ファンは置き去り。アーセナルの大富豪
オーナーの強欲さが無慈悲だ

  • ジェームス・モンタギュー●取材・文 text by James Montague 井川洋一●翻訳 translation by Yoichi Igawa

 ウォルトン家は現在のアメリカで最も裕福な一家である。アンを含む7人の相続人の総資産は約1300億ドル(約14兆4000億円)。その利益は無慈悲な手法で計上されてきた。ウォルマートのビジネスモデルは、雇用者たちを最低賃金ギリギリで雇い、福利厚生はほとんど施さない。そのため多くの人々がフードスタンプや家賃補助など、政府の保護により、なんとか日々の暮らしを続けているのだ。

 2016年、アメリカの"良心"の政治家バーニー・サンダースは、ウォルマートを「国家の福利厚生の最大の受給者」と呼んでいる。またアメリカのシンクタンク『デモス』によると、ウォルマートは2000年から2014年までの間に、共和党に8000万ドル(約88億6000万円)を寄付。目的は最低賃金の上昇など、自分たちに不利益になる政策の阻止だ。アンの夫であるクローンキーは2017年1月、ドナルド・トランプ大統領の就任を祝して、新政府に100万ドルを捧げている。

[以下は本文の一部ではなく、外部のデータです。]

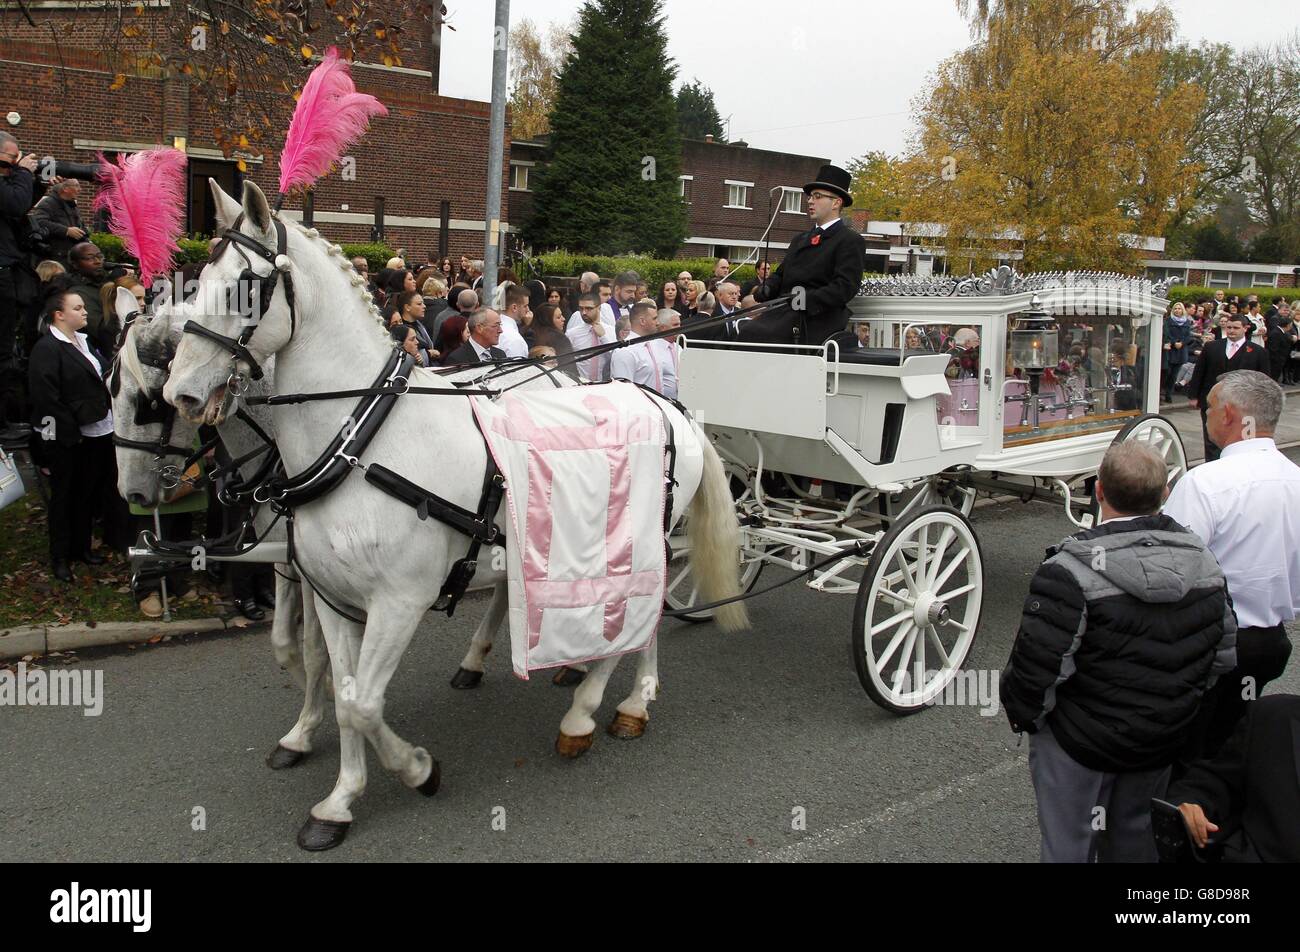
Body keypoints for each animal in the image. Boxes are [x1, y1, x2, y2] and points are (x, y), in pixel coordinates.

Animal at [167, 182, 748, 853]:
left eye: (243, 284)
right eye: (196, 280)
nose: (180, 392)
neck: (361, 441)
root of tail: (666, 404)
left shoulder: (399, 601)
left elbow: (364, 704)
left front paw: (418, 769)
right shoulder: (334, 597)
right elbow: (343, 692)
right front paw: (338, 800)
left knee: (636, 618)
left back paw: (593, 710)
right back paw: (622, 696)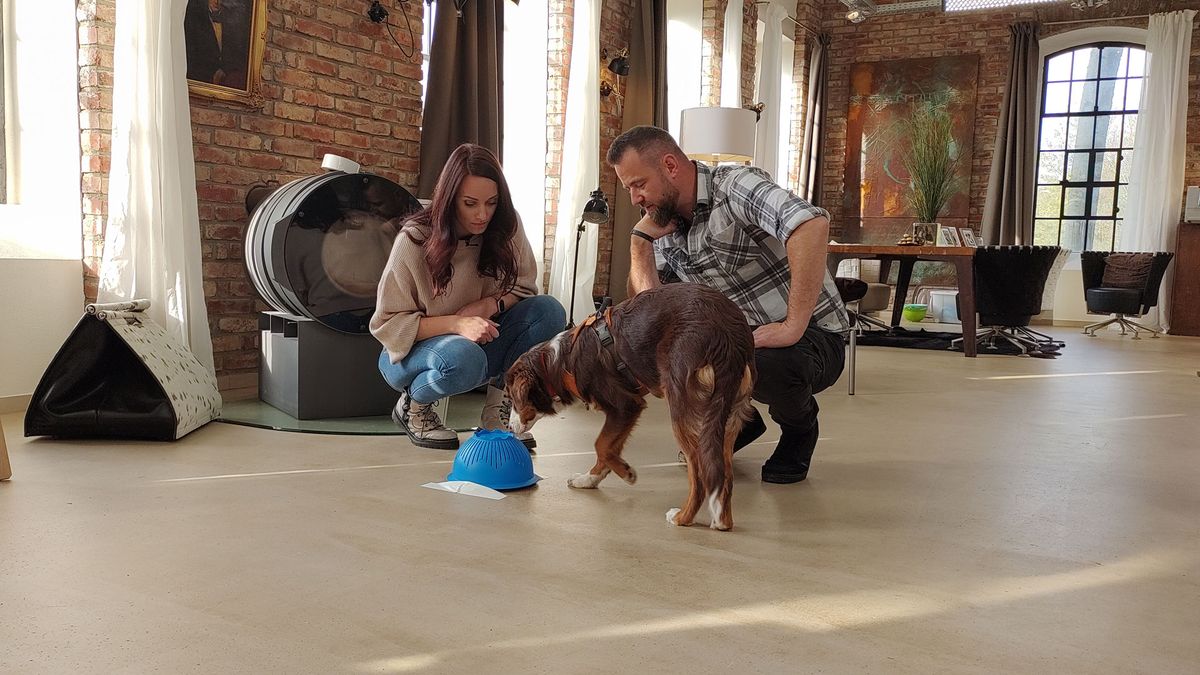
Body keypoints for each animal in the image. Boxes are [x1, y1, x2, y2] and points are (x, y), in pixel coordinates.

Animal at [508, 281, 758, 528]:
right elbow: (608, 447)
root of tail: (729, 333)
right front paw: (588, 479)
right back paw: (722, 521)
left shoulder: (625, 406)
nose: (509, 428)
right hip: (728, 417)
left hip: (683, 407)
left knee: (699, 473)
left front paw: (626, 473)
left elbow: (601, 444)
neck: (560, 363)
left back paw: (682, 518)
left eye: (512, 398)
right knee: (723, 473)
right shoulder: (625, 413)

 クローンキーは5年間、ウォルマートの取締役を務め、一時は株式の2%を保持していた。そこで莫大な収入を得たのは想像に難くない。ウォルマートの店舗に関する多くの案件を握り、行政からの補助金を担保に巨額の利益を生み出した──。これこそ、彼がのちにスポーツ・フランチャイズ事業で応用していくものだ。本稿執筆時で、スタンは75億ドル(約8300億円)、アンは60億ドル(約6600億円)の個人資産を有し、夫婦はそれぞれに『フォーブス』誌の長者番付に居場所を確保している。

 1995年、もとよりスポーツ好きのクローンキーはNFLのセントルイス・ラムズの3割の株式を買収。その頃、ラムズのオーナーであるジョージア・フロンティア女史は、物議を醸しながらも、クラブをロサンゼルスからセントルイスへ移す許可をリーグから受けていた。

 新たなホームタウンには最新のスタジアムが建設され、クローンキーは出身地ミズーリに「NFLのチームを取り戻すことに貢献した」と地元の人々に称えられた。ラムズは2000年1月に行なわれた第34回スーパーボールを激戦の末に制し、『クローンキー・スポーツ&エンターテイメント』はますますスポーツ界に進出。NBAのデンバー・ナゲッツ、NHLのコロラド・アバランチ、MLSのコロラド・ラピッズ、さらにはラクロスのチームも手中に収めていった。